Acompanhados por auditores da Receita Federal, repórteres do JN refizeram o caminho da comitiva até o momento da apreensão.
O Jornal Nacional teve acesso, com exclusividade, ao depósito do Aeroporto Internacional de São Paulo, em Guarulhos, onde estão as joias apreendidas pela Receita desde 2021. A reportagem é de Bruno Tavares, Patrícia Marques e Jorge dos Santos.
O avião comercial vindo de Doha, no Catar, pousou no Aeroporto Internacional de São Paulo, em Guarulhos, por volta das 15h do dia 26 outubro de 2021.
O voo trazia a comitiva do governo brasileiro que viajou para Riad, na Arábia Saudita, para participar oficialmente de uma cúpula climática. Assim que desembarcaram, os integrantes da comitiva seguiram pelos corredores que levam até a Alfândega do aeroporto. No local, qualquer passageiro, mesmo autoridade de Estado, têm que fazer uma opção: bens a declarar ou nada a declarar. Os integrantes da comitiva brasileira seguiram pelo caminho nada a declarar. Só que, um pouco mais adiante, foram parados pela fiscalização da Receita Federal.
O auditor Mario de Marco, que hoje comanda a Alfândega do aeroporto, era o chefe da Divisão de Conferência de Bagagem naquela época. Ele fazia parte da equipe de auditores fiscais que impediu a entrada das joias que estavam com o militar Marcos André dos Santos Soeiro, então assessor do ministro de Minas e Energia Bento Albuquerque.
De Marco explica que fiscalizações como essa são rotina em aeroportos do mundo todo. O Brasil é um dos poucos países que fiscalizam todos os passageiros por meio de um sofisticado sistema eletrônico.
“A fiscalização da Receita Federal é feita por critérios impessoais e análise técnica. Existe um sistema desenvolvido pela Receita Federal que faz o cruzamento de dezenas de dados de todos os voos que desembarcam no aeroporto de Guarulhos. Esse cruzamento, aliado à uma equipe de inteligência, indica os passageiros com um possível risco aduaneiro, que devem ser vistoriados. Eu acho que é importante frisar que a Receita Federal trabalha com critérios técnicos e impessoais. Não existe um servidor que faça todo o serviço. Cada um faz a sua etapa do serviço de forma correta e é assim que a gente segue, para que as coisas sejam aplicadas, que a legislação seja aplicada de forma correta, sem nenhum erro, desvio ou equívoco”, ressalta.
Apesar das pressões do governo Bolsonaro para tentar liberar as joias, elas seguem retidas no depósito da Receita Federal, a que tivemos acesso com exclusividade. O depósito fica em uma área de segurança do aeroporto, fortemente vigiada 24h por dia e com acesso restrito.

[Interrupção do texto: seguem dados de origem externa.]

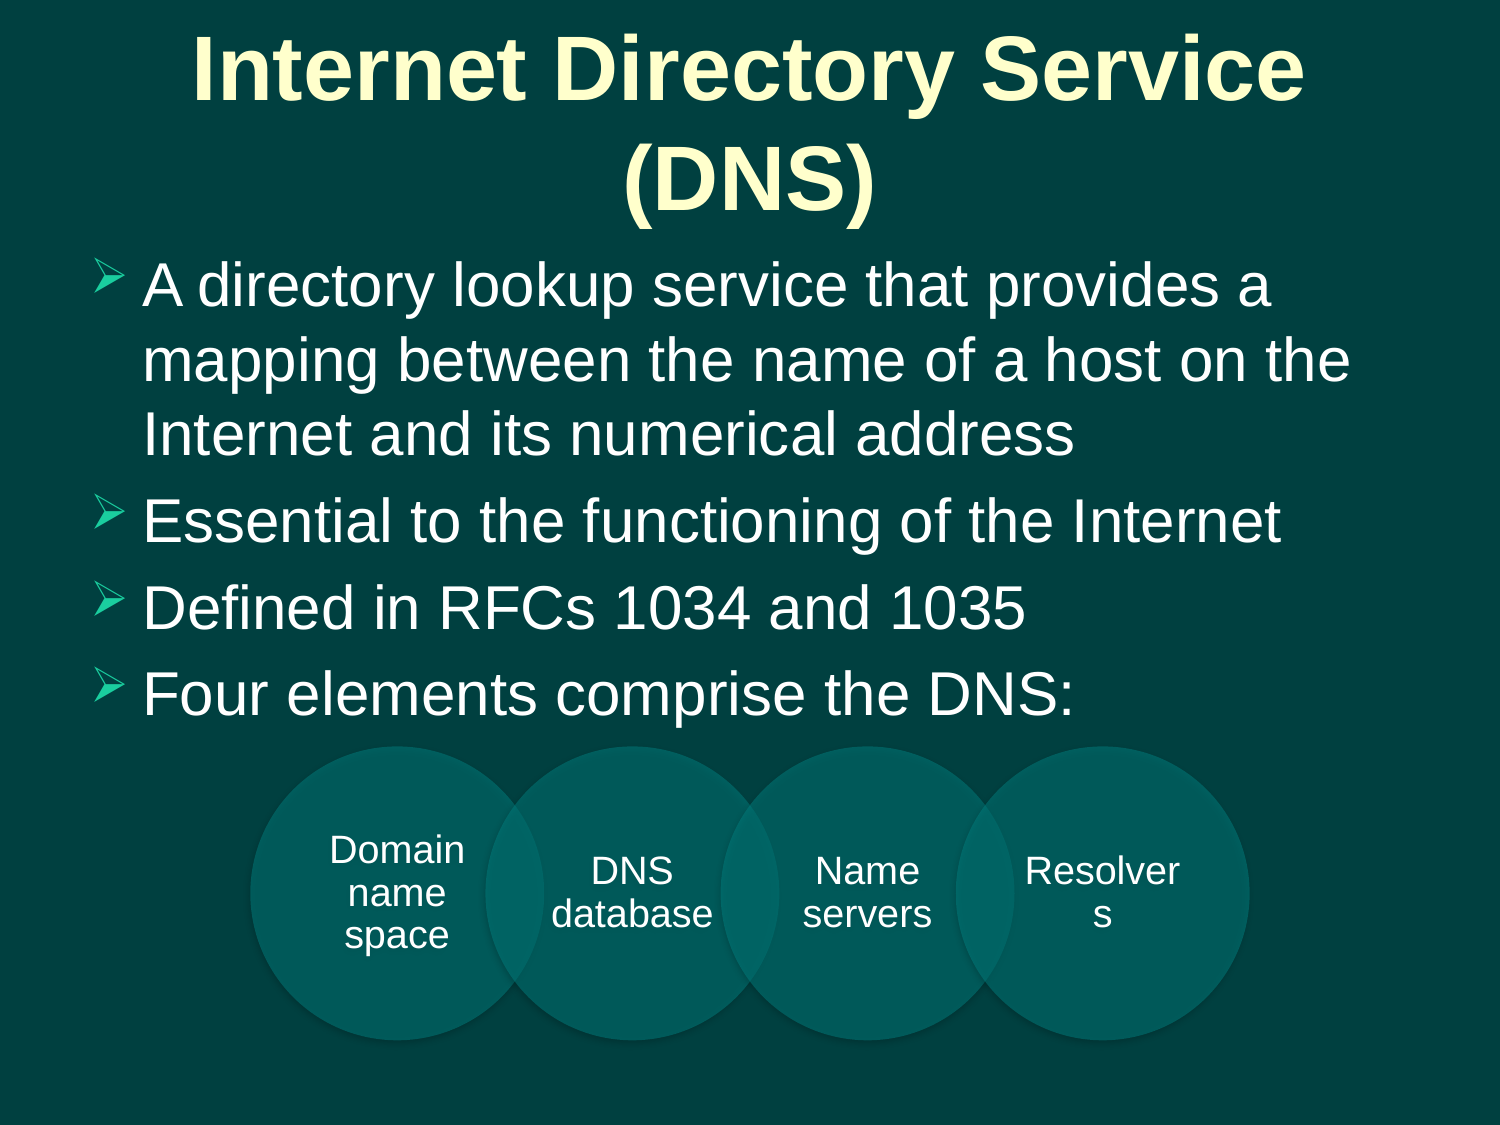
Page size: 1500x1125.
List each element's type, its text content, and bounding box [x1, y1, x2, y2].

title Internet Directory Service (DNS) [74, 25, 1426, 213]
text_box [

As joias estão guardadas dentro de uma caixa de couro, revestida de veludo, mantida no cofre da Receita Federal. A caixa não é muito grande. O nome de uma joalheria suíça, uma das mais luxuosas do mundo, aparece na parte de dentro.
O colar é feito em ouro branco e tem dezenas de pingentes, todos cravejados em diamantes. Um par de brincos, um anel e um relógio de pulso, também feitos em ouro e pedras preciosas, compõem o conjunto, avaliado em 3 milhões de euros, equivalentes a R$ 16,5 milhões.
Dentro de um pequeno envelope fica a chave que abre e fecha a caixa.
O prazo para a regularização das joias terminou no ano passado, 90 dias depois de serem retidas pela fiscalização da Receita Federal. Se as joias tivessem sido apresentadas aos auditores como um presente para o Estado brasileiro, logo na entrada no país, elas estariam livres de pagamento de tributo e seriam incorporadas ao patrimônio da União.
“Um bem, por exemplo, que vai ser… Um bem público que vai ser incorporado pelo poder público, ele não é um conceito de bagagem. Portanto, ele não pode ser desembaraçado, não pode ser liberado na bagagem. Ele tem que ser retido para se submeter ao regime de importação comum, com uma declaração de importação. O poder público tem imunidade em tributos, então é uma declaração muito simples, uma declaração de importação feita pelo próprio poder público e, imediatamente, é feito o desembaraço da mercadoria”, explica André Martins, adelegado-adjunto da Alfândega da Receita no aeroporto de Guarulhos.
A apreensão das joias revelou um lado menos conhecido da Receita Federal. O órgão, tão lembrado na hora da declaração do imposto de renda, é o mesmo que tem a missão de controlar e proteger as nossas fronteiras.
“A intenção da Receita e de qualquer órgão público é defender a sociedade que atua de forma correta e enquadrar os que não estão atuando de forma correta, para que sigam de forma correta. Quem ganha com isso é a sociedade”, afirma Mario de Marco.